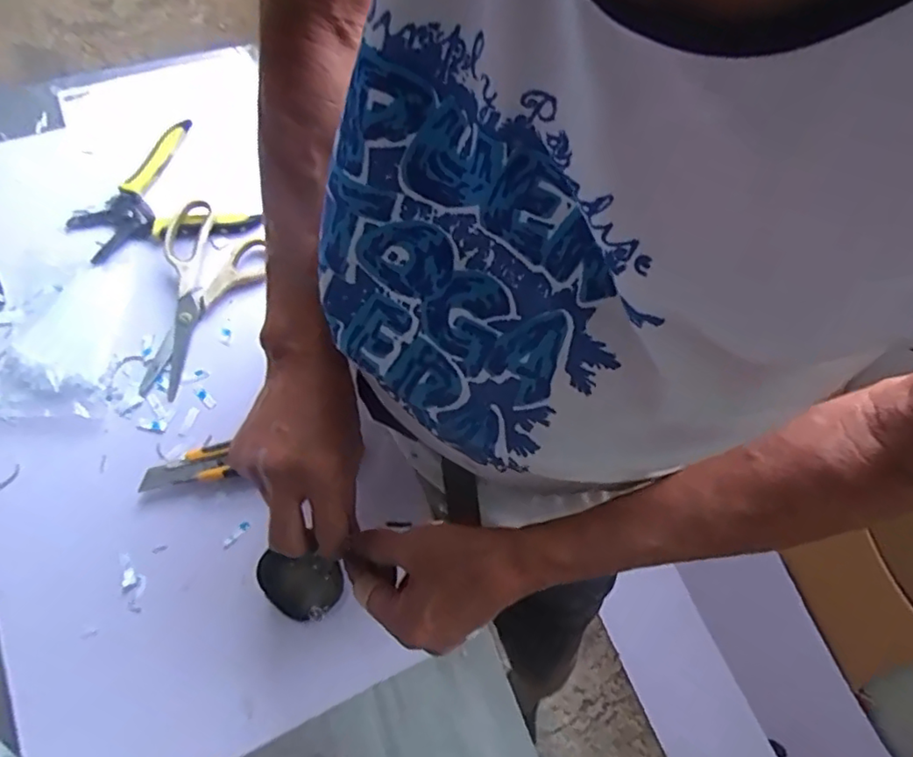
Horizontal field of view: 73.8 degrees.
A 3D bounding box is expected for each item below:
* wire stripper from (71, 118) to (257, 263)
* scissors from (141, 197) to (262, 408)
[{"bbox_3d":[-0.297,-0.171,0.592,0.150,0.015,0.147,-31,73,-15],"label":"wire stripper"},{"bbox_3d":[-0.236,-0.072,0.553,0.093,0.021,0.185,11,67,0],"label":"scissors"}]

# # # # # # #

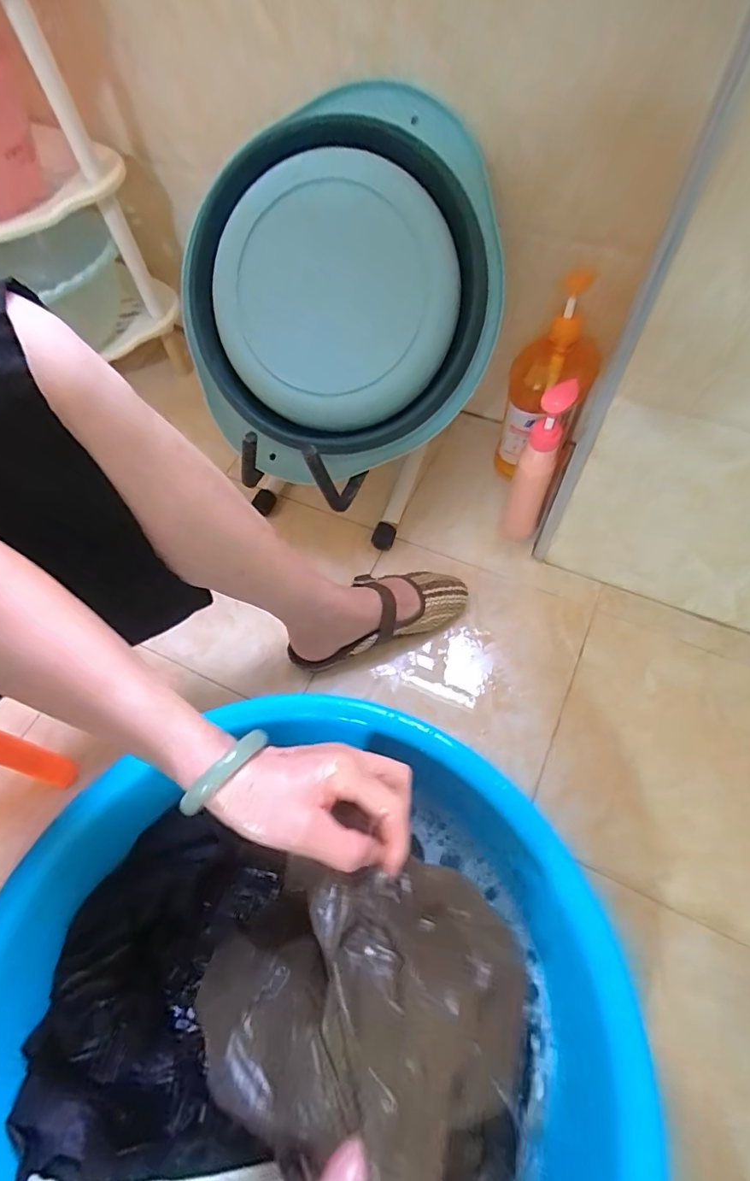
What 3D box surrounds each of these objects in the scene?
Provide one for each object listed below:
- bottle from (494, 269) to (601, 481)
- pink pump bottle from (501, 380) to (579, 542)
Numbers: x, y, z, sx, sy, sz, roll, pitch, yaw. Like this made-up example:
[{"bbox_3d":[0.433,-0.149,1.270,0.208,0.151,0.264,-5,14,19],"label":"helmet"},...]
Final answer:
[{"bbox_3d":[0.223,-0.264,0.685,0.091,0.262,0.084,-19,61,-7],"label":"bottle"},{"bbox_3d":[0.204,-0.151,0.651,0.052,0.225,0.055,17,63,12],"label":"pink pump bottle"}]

# # # # # # #

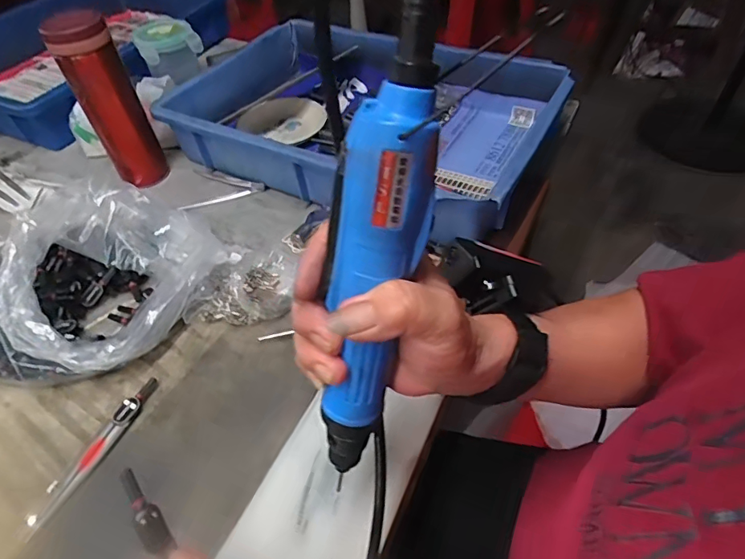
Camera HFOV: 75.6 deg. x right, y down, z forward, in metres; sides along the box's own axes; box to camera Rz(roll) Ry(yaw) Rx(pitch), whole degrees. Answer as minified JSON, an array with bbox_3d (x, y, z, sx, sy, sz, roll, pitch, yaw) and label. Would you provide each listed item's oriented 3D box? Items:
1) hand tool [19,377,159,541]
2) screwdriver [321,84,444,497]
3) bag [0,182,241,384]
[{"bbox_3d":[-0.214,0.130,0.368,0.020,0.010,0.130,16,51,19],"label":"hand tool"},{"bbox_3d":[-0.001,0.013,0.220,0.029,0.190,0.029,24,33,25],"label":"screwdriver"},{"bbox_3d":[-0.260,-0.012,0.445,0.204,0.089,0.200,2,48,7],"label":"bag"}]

# # # # # # #

# Task instructions:
Each line of the material that has the word "below" belongs in the answer.

# Answer for the task:
A 3D bounding box is expected for each item below:
Provide one for each object listed below:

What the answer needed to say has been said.